New extruder 3D prints tasty treats using chocolate

If you’ve never felt at home with a piping bag in your hands this chocolate extruder will come to your rescue. It can replace the plastic extruder head on your 3D printer (RepRap, Makerbot, most 3-axis CNC machines, etc.), letting you turn your digital creations into decadent reality.

The head uses a progressive cavity pump to feed the chocolate from a reservoir through the printing nozzle. It’s important to keep the chocolate warm or it will set up so when [Tomi Salo] designed the print head he included a heat shroud through which warm air can be circulated. He uses a shoe dryer to source the hot hair which is patched into the heat shroud with a length of tubing.

This extruder can be 3D printed but be careful what material you use. [Tomi] mentions that PLA is ‘sort of food-safe’ but ABS is not. We wonder if the design could be altered for milling out of aluminum or stainless? At any rate, if you’re going to give it a try you might find [Tomi’s] advice on working with chocolate useful.

[via @clothbot]

Comments

  1. Thatcher says:

    How about HDPE? That’s often used for food packaging (milk).

  2. Volfram says:

    Far more interesting to me: this extruder can print fluids. That should make recycling of PLA and ABS scrap easier.

  3. dreamer says:

    This will turn a generation of women in to technologists.

    • Justin says:

      You know what women like better than chocolate? They like to not be treated like a negative stereotype.

    • D says:

      Actually, from what I read, he did not make chocolate a gender specific quality. Implying that women enjoy chocolate in no way excludes men or any other gender definition from enjoying it. Furthermore, he was not implying that women are not interested in technology because chocolate has not been involved. His joke suggested women would become more interested in technology because of a new application of it, where previous applications have failed to spark their interests. And finally, his intention was not to reduce an entire gender to nothing more than crazed chocolate acolytes. He was merely providing humor drawing upon a popular, even if not entirely accurate, caricature of a gender. And even if it is a stereotype, it’s just as much a stereotype as the comment bellow about “fat hackers” or your assumption that he is bringing about the downfall of respect of women.

      • Renee says:

        “His joke suggested women would become more interested in technology because of a new application of it, where previous applications have failed to spark their interests.”
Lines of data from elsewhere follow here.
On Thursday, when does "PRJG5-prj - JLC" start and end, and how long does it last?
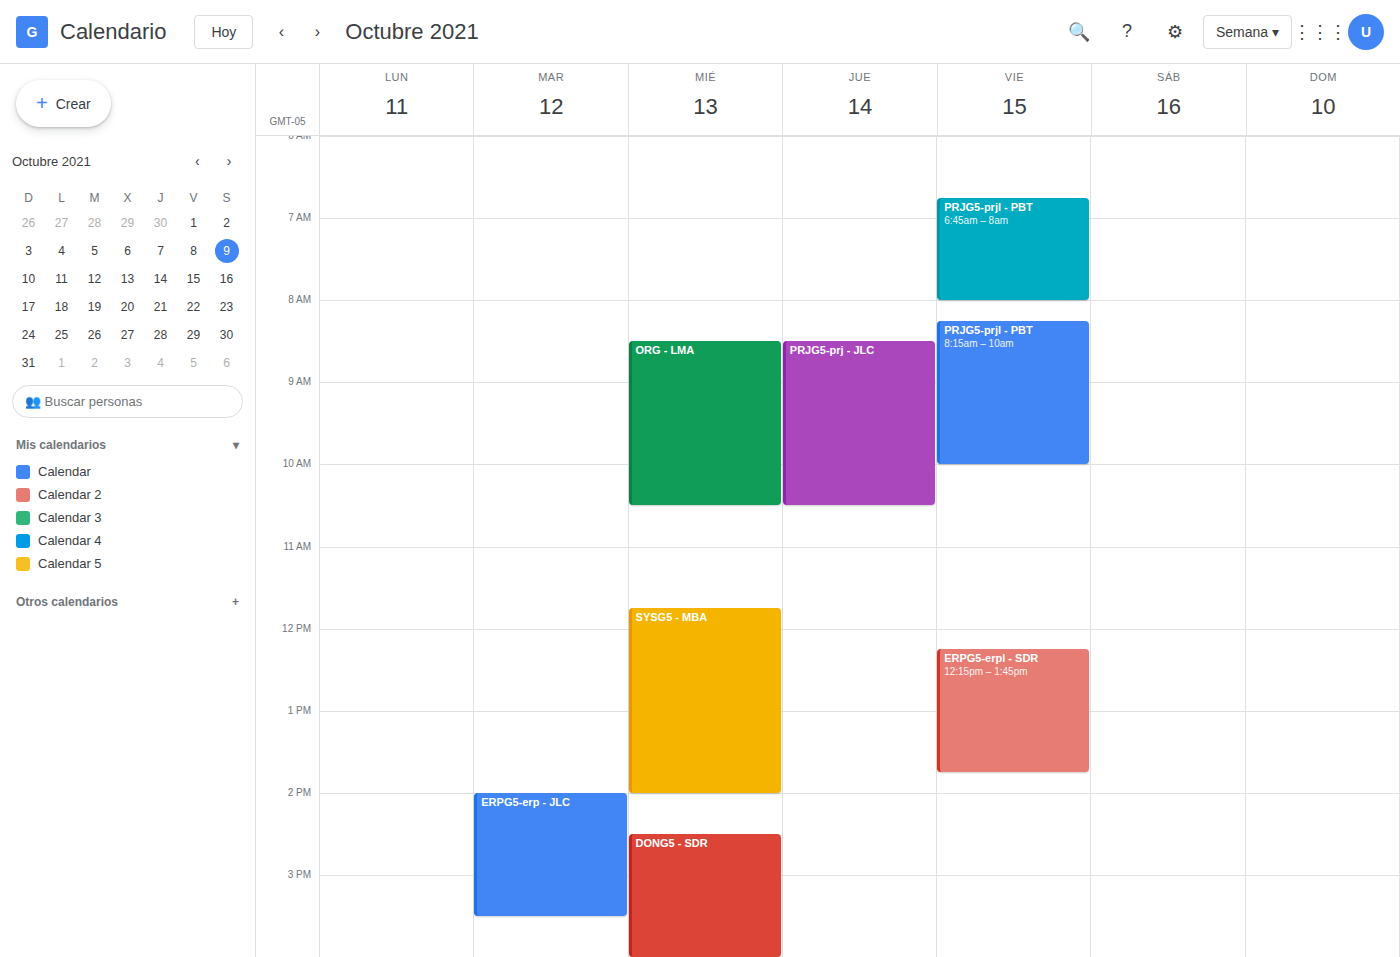
8:30 AM to 10:30 AM, 2 hours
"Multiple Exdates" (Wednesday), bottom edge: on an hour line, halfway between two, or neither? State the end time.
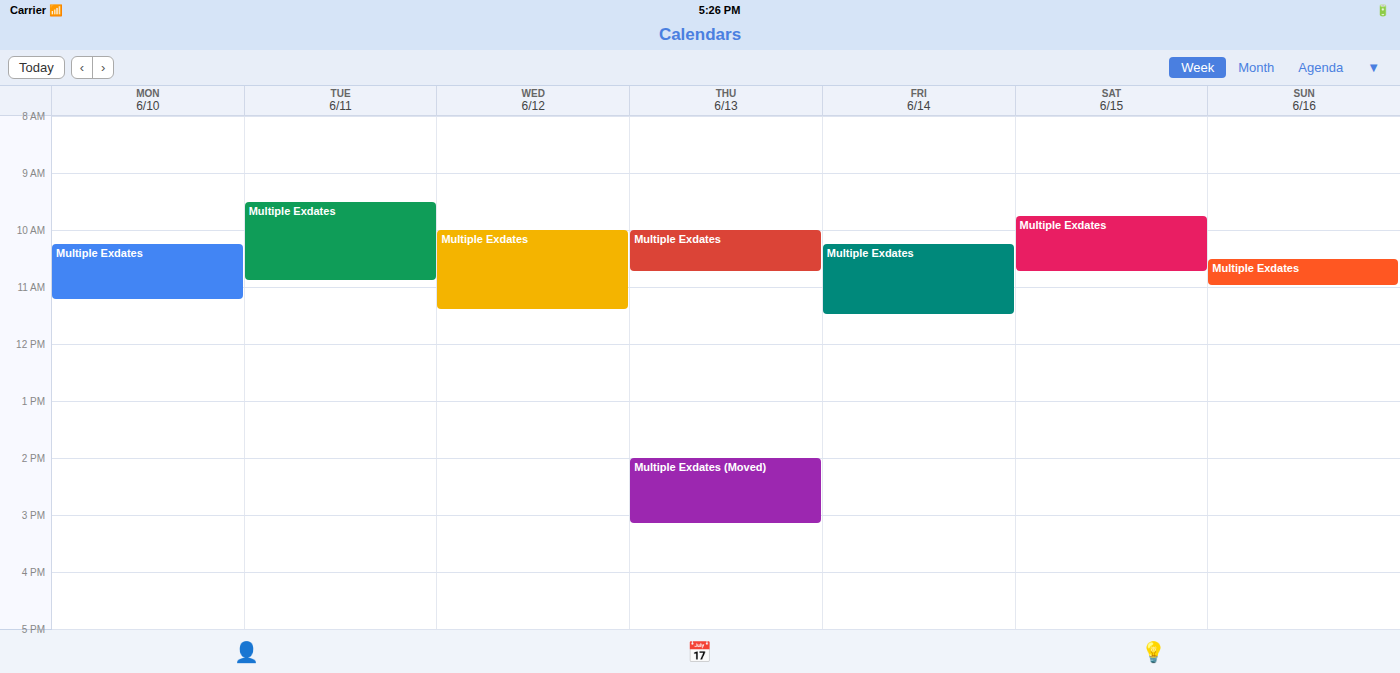
11:25 -- neither: 25 minutes below the 11:00 line and 35 minutes above the 12:00 line.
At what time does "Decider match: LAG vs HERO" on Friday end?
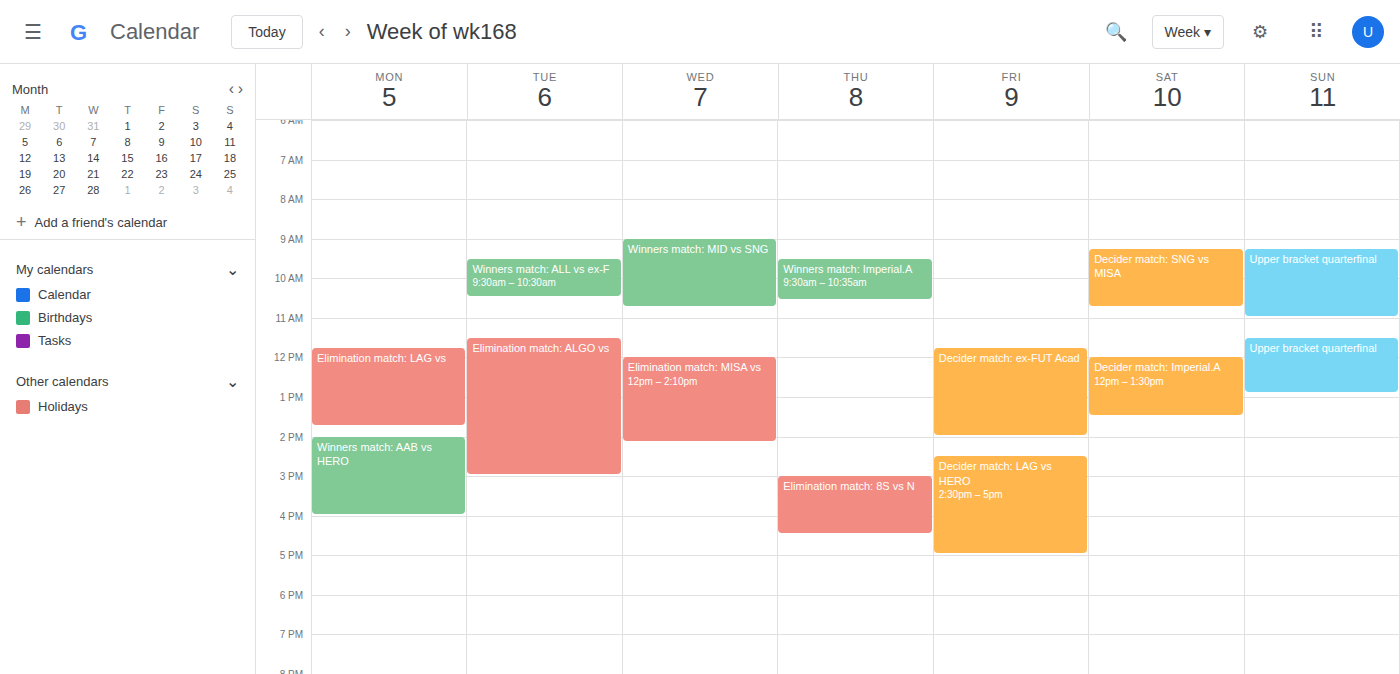
5:00 PM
        That’s exactly my point, women aren’t any less interested in tech than men and drawing on an overused stereotype is annoying if it’s in your face all the time.

        I’m a woman and I’m here obviously but at the same time I’m constantly talking about 3d printing with everyone and the response is always

        “Wait……woah, awesome!”

        So I see no reason why women have to be pandered to in any special way. Like I said before, if you have to deal with this crap everyday, it get’s annoying and becomes damaging.

        There is nothing about technology that makes in intrinsically more interesting to men, nor is there anything about men or women that make them intrinsically more or less interested in things like that.

        Just a society with messed up concepts about how things are.

  4. Jim says:

    This is a step closer to being able to print wax.

    Wax prints could then be used to make lost-wax castings, thus turning 3-D printed prototypes into durable, usable, metal objects.

  5. Hirudinea says:

    This is just what the stereotypical fat hacker needs.